How can evaluate $$\int_C{\frac{\sin\pi z}{(z^2-1)^2}}dz$$, where $$C: |z-1|=1$$ by using Cauchy's formula.
I have to use Cauchy's formula. Cauchy's formula $$f(z_0)=\frac{1}{2\pi i}\oint_L\frac{f(z)dz}{z-z_0}$$ requires me to have denominator in form of $(z-z_0)^n$. I am confused about how to get denominator to fit formula.
On
If you really must use the Cauchy formula as you have written it in your question, then you can define $$ f(z)= \begin{cases} \frac{\sin \pi z}{(z+1)^2(z-1)} & z\neq 1\\ -\pi/4 & z=1. \end{cases} $$ The function $f$ so defined is holomorphic in a neighborhood of the disc $\{z\in\mathbb{C}~:~|z-1|<1\}$ (if you don't get why, please ask or look up ''removable singularities''). With the curve $C:|z-1|=1$, you find that $$ \int_C \frac{\sin \pi z}{(z^2-1)^2}\, dz = \int_C \frac{f(z)}{z-1}\, dz=2\pi i f(1)=-\frac{\pi^2i}{2}. $$
We can use the Residue theorem. The only pole in the contour $\lvert z - 1\rvert = 1$ is $z_0 = 1$. The pole is of order two so the residue is $$ \text{Res}_{z_0=1} = \lim_{z\to 1}\frac{1}{(n - 1)!}\frac{d}{dz}(z-1)^2\frac{\sin(\pi z)}{(z^2-1)^2} = -\frac{\pi}{4} $$ Then $$ \oint\frac{\sin(\pi z)}{(z^2-1)^2}dz = 2\pi i\sum\text{Res} = -\frac{i\pi^2}{2} $$
We can also use the general form of the Cauchy integral formula to determine the integral.
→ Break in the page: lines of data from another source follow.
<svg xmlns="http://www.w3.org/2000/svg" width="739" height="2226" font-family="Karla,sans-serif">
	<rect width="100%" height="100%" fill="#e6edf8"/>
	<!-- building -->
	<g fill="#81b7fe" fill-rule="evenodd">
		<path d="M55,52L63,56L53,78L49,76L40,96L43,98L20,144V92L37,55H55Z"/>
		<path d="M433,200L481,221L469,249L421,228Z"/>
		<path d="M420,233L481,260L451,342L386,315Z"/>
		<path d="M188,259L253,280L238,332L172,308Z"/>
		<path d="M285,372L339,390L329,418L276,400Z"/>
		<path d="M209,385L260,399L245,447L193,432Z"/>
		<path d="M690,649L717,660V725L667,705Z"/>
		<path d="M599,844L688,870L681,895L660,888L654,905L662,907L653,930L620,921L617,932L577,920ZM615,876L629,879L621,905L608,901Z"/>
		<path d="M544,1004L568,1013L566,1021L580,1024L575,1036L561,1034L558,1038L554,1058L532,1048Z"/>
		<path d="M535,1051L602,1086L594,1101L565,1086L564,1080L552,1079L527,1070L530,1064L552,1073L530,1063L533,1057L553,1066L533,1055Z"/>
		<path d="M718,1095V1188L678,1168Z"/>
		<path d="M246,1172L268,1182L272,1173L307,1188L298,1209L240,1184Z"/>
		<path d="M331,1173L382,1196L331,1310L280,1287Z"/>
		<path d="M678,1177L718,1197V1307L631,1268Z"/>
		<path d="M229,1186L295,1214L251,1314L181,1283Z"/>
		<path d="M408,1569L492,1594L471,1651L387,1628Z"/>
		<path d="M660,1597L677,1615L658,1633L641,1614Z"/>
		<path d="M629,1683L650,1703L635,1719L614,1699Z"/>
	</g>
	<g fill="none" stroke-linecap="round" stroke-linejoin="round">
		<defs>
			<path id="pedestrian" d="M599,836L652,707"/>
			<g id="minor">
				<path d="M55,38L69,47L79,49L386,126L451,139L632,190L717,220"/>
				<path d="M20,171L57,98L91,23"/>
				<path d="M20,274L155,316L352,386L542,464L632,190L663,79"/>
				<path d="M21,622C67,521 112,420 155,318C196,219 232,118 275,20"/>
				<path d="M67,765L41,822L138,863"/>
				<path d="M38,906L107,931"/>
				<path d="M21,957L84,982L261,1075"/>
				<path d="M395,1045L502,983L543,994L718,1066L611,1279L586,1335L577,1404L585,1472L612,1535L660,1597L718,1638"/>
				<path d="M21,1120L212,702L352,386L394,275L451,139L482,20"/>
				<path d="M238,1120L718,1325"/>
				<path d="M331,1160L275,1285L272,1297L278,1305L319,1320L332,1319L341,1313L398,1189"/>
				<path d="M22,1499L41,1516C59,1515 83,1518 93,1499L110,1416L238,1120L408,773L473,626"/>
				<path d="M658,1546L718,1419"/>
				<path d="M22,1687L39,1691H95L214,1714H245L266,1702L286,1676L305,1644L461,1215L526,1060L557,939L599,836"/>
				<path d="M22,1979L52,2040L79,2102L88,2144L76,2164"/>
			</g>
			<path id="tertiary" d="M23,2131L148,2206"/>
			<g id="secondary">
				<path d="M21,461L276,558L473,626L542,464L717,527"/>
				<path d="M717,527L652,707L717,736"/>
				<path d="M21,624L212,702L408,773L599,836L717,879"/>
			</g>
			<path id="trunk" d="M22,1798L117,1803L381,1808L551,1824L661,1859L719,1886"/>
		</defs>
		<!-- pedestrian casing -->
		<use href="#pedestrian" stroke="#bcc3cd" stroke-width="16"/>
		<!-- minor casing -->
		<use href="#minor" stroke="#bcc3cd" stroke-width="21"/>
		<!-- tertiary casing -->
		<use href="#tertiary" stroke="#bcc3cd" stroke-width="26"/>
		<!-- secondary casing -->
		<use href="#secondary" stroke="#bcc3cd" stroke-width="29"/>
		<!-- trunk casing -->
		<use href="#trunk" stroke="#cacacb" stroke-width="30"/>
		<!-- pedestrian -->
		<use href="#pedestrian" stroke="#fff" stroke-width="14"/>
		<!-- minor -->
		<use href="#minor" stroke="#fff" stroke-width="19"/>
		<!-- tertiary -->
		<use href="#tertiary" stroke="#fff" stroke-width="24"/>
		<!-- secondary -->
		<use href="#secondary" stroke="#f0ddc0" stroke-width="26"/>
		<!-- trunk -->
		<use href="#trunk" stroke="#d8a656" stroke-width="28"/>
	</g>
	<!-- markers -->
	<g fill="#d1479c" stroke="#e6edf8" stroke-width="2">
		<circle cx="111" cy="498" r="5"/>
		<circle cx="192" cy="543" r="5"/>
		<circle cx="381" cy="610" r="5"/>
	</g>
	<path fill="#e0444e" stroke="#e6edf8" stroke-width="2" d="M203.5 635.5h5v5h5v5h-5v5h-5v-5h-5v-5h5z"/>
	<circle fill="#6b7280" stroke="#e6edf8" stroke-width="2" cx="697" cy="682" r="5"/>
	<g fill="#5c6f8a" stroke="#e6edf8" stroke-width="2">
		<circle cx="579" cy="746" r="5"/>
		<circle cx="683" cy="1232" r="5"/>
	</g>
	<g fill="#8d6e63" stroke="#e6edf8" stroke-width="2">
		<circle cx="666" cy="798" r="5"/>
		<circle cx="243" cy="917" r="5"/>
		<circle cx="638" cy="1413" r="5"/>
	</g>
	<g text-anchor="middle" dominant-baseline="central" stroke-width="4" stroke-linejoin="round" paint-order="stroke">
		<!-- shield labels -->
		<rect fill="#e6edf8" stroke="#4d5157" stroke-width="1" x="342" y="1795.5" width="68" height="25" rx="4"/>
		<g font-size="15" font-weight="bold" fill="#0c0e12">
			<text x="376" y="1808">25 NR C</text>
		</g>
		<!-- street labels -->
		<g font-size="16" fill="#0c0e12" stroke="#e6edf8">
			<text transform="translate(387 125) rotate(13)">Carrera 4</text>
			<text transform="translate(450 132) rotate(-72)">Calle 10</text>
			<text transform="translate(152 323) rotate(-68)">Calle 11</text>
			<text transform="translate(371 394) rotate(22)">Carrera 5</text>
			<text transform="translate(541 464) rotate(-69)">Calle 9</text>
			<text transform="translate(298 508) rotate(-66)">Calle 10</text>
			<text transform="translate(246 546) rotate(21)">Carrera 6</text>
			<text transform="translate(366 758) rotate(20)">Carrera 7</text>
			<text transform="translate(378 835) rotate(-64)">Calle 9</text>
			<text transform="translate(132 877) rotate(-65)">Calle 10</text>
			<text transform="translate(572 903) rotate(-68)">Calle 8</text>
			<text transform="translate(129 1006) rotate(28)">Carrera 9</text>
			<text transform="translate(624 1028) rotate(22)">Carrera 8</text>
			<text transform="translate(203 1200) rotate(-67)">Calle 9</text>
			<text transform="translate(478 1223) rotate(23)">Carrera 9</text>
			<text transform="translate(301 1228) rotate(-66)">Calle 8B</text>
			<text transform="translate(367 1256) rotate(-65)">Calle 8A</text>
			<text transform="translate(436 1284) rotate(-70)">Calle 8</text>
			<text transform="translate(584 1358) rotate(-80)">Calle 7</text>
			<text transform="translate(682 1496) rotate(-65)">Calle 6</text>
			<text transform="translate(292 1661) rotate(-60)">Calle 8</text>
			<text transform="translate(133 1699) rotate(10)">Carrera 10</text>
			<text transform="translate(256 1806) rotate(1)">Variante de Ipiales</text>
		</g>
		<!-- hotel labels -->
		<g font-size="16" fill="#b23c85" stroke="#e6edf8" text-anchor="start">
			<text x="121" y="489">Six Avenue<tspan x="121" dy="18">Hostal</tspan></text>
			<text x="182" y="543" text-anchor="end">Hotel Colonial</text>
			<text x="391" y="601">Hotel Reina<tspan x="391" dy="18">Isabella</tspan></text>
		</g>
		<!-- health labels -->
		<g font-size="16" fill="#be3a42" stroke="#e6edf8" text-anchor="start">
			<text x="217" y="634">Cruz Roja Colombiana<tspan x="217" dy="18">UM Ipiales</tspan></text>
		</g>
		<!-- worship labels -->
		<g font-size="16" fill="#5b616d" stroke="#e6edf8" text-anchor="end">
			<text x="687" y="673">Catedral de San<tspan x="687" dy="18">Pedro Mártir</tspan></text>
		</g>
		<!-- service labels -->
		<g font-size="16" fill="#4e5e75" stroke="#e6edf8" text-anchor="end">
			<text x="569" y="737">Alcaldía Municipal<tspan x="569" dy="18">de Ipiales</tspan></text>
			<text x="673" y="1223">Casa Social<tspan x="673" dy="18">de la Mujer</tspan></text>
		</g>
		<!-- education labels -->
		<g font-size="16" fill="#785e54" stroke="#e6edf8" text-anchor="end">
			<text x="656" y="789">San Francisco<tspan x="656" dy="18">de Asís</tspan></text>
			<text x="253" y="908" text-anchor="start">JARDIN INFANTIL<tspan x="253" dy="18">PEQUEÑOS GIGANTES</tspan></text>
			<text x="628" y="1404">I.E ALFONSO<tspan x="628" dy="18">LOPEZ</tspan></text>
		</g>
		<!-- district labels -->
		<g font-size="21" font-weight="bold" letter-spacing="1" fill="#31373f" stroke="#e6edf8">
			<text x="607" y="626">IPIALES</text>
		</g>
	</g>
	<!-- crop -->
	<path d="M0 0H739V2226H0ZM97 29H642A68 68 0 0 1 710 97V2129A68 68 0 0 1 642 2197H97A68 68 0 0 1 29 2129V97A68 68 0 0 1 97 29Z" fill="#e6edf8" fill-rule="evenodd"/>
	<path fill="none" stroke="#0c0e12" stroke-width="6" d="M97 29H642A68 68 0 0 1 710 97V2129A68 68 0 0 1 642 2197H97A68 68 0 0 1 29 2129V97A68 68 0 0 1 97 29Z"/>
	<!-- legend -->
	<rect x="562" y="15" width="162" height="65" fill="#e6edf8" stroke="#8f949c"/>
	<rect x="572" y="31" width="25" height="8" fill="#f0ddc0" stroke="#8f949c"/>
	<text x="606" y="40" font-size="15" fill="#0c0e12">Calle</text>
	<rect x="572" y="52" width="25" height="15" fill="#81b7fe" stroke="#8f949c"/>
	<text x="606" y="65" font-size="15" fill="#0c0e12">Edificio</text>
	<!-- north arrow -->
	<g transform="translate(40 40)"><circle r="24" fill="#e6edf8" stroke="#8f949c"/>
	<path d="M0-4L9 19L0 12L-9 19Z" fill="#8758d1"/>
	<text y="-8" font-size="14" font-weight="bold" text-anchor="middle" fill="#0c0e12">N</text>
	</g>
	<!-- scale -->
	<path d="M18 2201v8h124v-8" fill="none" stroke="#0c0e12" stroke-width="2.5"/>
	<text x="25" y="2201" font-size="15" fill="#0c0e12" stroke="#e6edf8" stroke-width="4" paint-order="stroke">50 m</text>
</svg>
As Daniel Fischer has shown, we can write the integral as $$ \oint\frac{1}{(z-1)^2}\frac{\sin(\pi z)}{(z+1)^2}dz. $$ Let $f(z) = \frac{\sin(\pi z)}{(z+1)^2}$. The general form of the Cauchy integral formula is $$ f^{(n)} = \frac{n!}{2\pi i}\oint\frac{f(z)}{(z-z_0)^{n+1}}dz. $$ The only pole in the contour is $z_0 = 1$. Then $$ \oint\frac{f(z)}{(z-1)^2}dz = 2\pi if'(1) = 2\pi i\frac{-\pi}{4} = -\frac{i\pi^2}{2} $$